**WHAT IS REQUIRED**
Only the lines from the first line of the records through the line containing "middle dip: (34, 103)" belong in the answer. Copy them exactly.
[DATA FOR ANALYSIS Boundary: Start]
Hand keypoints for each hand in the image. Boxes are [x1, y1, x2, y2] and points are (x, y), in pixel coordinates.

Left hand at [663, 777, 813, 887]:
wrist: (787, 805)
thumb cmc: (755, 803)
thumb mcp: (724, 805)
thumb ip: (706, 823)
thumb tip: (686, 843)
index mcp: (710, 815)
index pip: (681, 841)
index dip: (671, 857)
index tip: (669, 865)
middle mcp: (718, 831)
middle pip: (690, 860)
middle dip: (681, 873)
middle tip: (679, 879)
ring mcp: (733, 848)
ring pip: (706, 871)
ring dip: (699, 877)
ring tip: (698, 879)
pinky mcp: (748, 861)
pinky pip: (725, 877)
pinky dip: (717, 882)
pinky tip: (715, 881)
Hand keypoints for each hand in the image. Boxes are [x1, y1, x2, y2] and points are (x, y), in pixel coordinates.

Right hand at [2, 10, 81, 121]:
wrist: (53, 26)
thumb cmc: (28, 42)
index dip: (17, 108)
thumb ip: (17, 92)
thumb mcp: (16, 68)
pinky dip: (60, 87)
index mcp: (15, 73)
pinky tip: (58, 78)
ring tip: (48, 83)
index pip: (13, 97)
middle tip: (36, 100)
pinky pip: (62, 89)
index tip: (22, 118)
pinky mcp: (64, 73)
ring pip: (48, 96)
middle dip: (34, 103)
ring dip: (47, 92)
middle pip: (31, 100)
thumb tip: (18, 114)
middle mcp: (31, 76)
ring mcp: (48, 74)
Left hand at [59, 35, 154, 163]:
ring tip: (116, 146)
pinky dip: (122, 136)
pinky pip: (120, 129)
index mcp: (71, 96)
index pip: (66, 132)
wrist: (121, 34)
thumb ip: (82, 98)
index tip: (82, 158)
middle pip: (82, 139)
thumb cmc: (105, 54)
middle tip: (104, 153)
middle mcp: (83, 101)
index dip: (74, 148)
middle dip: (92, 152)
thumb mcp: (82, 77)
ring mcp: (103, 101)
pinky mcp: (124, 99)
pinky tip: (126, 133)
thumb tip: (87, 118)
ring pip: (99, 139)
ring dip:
[DATA FOR ANALYSIS Boundary: End]
**ANSWER SPACE**
Hand keypoints for each hand in the image. Boxes are [x1, y1, x2, y2] and points are (x, y), in pixel coordinates.

Left hand at [663, 777, 813, 887]:
wrist: (787, 805)
thumb cmc: (755, 803)
thumb mcp: (724, 805)
thumb ip: (706, 823)
thumb tip: (686, 843)
index mcp: (710, 815)
index pip: (681, 841)
index dip: (671, 857)
index tip: (669, 865)
middle mcp: (718, 831)
middle pip: (690, 860)
middle dip: (681, 873)
middle tip: (679, 879)
ring mcp: (733, 848)
ring pip: (706, 871)
ring dip: (699, 877)
ring tip: (698, 879)
pinky mcp: (748, 861)
pinky pip: (725, 877)
pinky dip: (717, 882)
pinky tip: (715, 881)
Hand keypoints for each hand in the image. Boxes are [x1, y1, x2, y2] and points are (x, y), in pixel coordinates.

Right hand at [2, 10, 81, 121]:
wrist: (53, 26)
thumb cmc: (28, 42)
index dip: (17, 108)
thumb ip: (17, 92)
thumb mcp: (16, 68)
pinky dip: (60, 87)
index mcp: (15, 73)
pinky tip: (58, 78)
ring tip: (48, 83)
index pip: (13, 97)
middle tip: (36, 100)
pinky pip: (62, 89)
index tip: (22, 118)
pinky mcp: (64, 73)
ring pip: (48, 96)
middle dip: (34, 103)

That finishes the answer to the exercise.